Hua Jin : Forces invisibles

par Photo Solution

La galerie montréalaise La Castiglione présente du 28 octobre au 14 novembre l’exposition Forces invisibles de l’artiste Hua Jin, commissariée par Iris Amizlev. Cette exposition solo rassemble des photographies tirées d’un projet visuel quotidien (Visual Diary 2020), des oeuvres créées aux suites du confinement avec comme intention de transmettre beauté et espoir aux gens. Pour ce deuxième projet de l’automne 2020, La Castiglione vous fait découvrir ces oeuvres chez Projet Casa, au 4351 avenue de l’Esplanade, sur rendez-vous.

Depuis l’apparition de la pandémie de coronavirus, Hua Jin a régulièrement eu l’occasion de trouver du réconfort dans l’isolement de la campagne. Pour une artiste profondément liée à la nature, le fait de passer quelques mois entourée d’un paysage inspirant a eu un effet heureux en lui accordant le privilège de se concentrer sur sa création artistique. Le confinement de Jin lui a donné la liberté d’explorer de vastes étendues, presque à l’infini; envoutée, elle fut transportée dans un voyage introspectif, documentant le décor tout en se livrant à des méditations sur les lieux.

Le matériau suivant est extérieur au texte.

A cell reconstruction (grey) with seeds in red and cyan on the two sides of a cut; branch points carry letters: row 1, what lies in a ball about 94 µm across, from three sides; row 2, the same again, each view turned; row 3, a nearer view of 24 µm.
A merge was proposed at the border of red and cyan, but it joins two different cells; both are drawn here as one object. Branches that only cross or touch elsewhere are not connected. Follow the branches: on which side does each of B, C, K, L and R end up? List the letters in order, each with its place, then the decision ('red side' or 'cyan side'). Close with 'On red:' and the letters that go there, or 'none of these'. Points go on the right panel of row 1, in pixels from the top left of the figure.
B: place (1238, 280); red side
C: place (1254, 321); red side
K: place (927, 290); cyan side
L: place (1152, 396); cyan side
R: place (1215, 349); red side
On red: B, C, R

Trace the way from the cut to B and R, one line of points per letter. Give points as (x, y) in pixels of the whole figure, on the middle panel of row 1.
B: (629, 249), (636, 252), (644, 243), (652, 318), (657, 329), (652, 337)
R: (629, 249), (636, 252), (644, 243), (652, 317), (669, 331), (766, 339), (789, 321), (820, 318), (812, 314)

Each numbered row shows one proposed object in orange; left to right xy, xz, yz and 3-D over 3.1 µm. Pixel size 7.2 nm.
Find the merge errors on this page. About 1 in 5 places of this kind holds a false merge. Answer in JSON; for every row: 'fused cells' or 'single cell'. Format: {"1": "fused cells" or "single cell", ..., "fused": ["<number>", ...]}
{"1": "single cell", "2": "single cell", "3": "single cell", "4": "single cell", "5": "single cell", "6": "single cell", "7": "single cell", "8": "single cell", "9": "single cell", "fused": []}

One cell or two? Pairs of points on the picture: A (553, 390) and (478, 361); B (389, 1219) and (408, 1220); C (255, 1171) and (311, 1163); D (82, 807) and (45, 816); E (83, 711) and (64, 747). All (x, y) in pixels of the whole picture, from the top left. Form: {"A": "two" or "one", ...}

Consciente de la bénédiction de son isolement dans une telle splendeur, Jin s’est sentie interpellée à partager l’effet caressant que la nature prodiguait sur son âme. Elle a donc débuté un projet en cours — un journal visuel — qui se double du rituel quotidien de la mise en ligne de photographies et de vidéos sur les médias sociaux. La tranquillité et le recueillement de cette période ont suscité un processus créatif parallèle, lui inspirant de courts textes — réflexions et affirmations — qui accompagnent ces contributions.

À travers le viseur de Jin, celles et ceux qui la suivaient en ligne ont pu se délecter des beautés ainsi révélées tout en se liant à l’artiste, réuni•es par les fils invisibles qui ont exposé son être. Ces publications n’ont pas fait qu’apporter espoir et guérison pendant cette période d’instabilité, elles se voulaient rassurantes ; car même si le monde était, et est toujours, tenu en captivité par un virus, la nature a continué d’enchaîner ses cycles, seules constantes immuables. Tandis que le jardin à la campagne s’épanouissait, partageant ses richesses, les plantes d’intérieur de l’artiste languissaient seules en ville, abandonnées à leur sort. Jin a su capter leur mort pour pleurer les pertes, devenues symbole de la fragilité de la vie et représentation de cette période critique.

Jin observe le monde naturel avec curiosité, cherchant à percer les mystères qu’il renferme. Fascinée par les systèmes cachés qui propulsent ses rythmes temporels, tels ceux qui guident la migration des oiseaux, l’éclosion des fleurs et autres transitions qu’apportent chaque heure, jour, semaine et mois, elle imprègne ses œuvres de l’effet de ses révélations. En collaborant avec ces forces, elle documente les variations provoquées par les changements de lumière et de conditions atmosphériques qui sont elles-mêmes transformées par le passage du temps. Les scènes qui composent son journal visuel immortalisent des moments précis et aigus de ces phénomènes : lorsque des vagues soyeuses scintillent de leurs reflets dorés et que les nuages sont teintés de magenta, lorsque la lune peut être saisie et encadrée par des ombres ou lorsque le ciel et l’air sont palpables. Les effets sont à la fois sculpturaux et picturaux — l’eau, les plantes et les nuages deviennent des matériaux aussi bien que des sujets.

Les prouesses de Jin transforment deux dimensions en vérités tangibles et en expériences sensorielles. Les images sans frontières s’étendent au-delà des cadres ; les horizons se fondent les uns dans les autres ; le ciel, la terre et l’eau ne faisant plus qu’un. Le mouvement est soit suggéré par les réflexions des arbres qui ondulent sur l’eau et le vol des oiseaux ou encore par des ensembles de photographies présentés en séquence, amplifiant une impression de flux. Des tirages flous et indistincts intensifient notre implication dans le déchiffrage du sujet visé par l’image, ce qui évoque le caractère indomptable et énigmatique des éléments constitutifs de la nature et de ses sphères regorgeant de merveilles. »

— Iris Amizlev, Commissaire

© Hua Jin, 2020-09-28 (Blooming Hibiscus), 2020, 76,2 x 50,8 cm.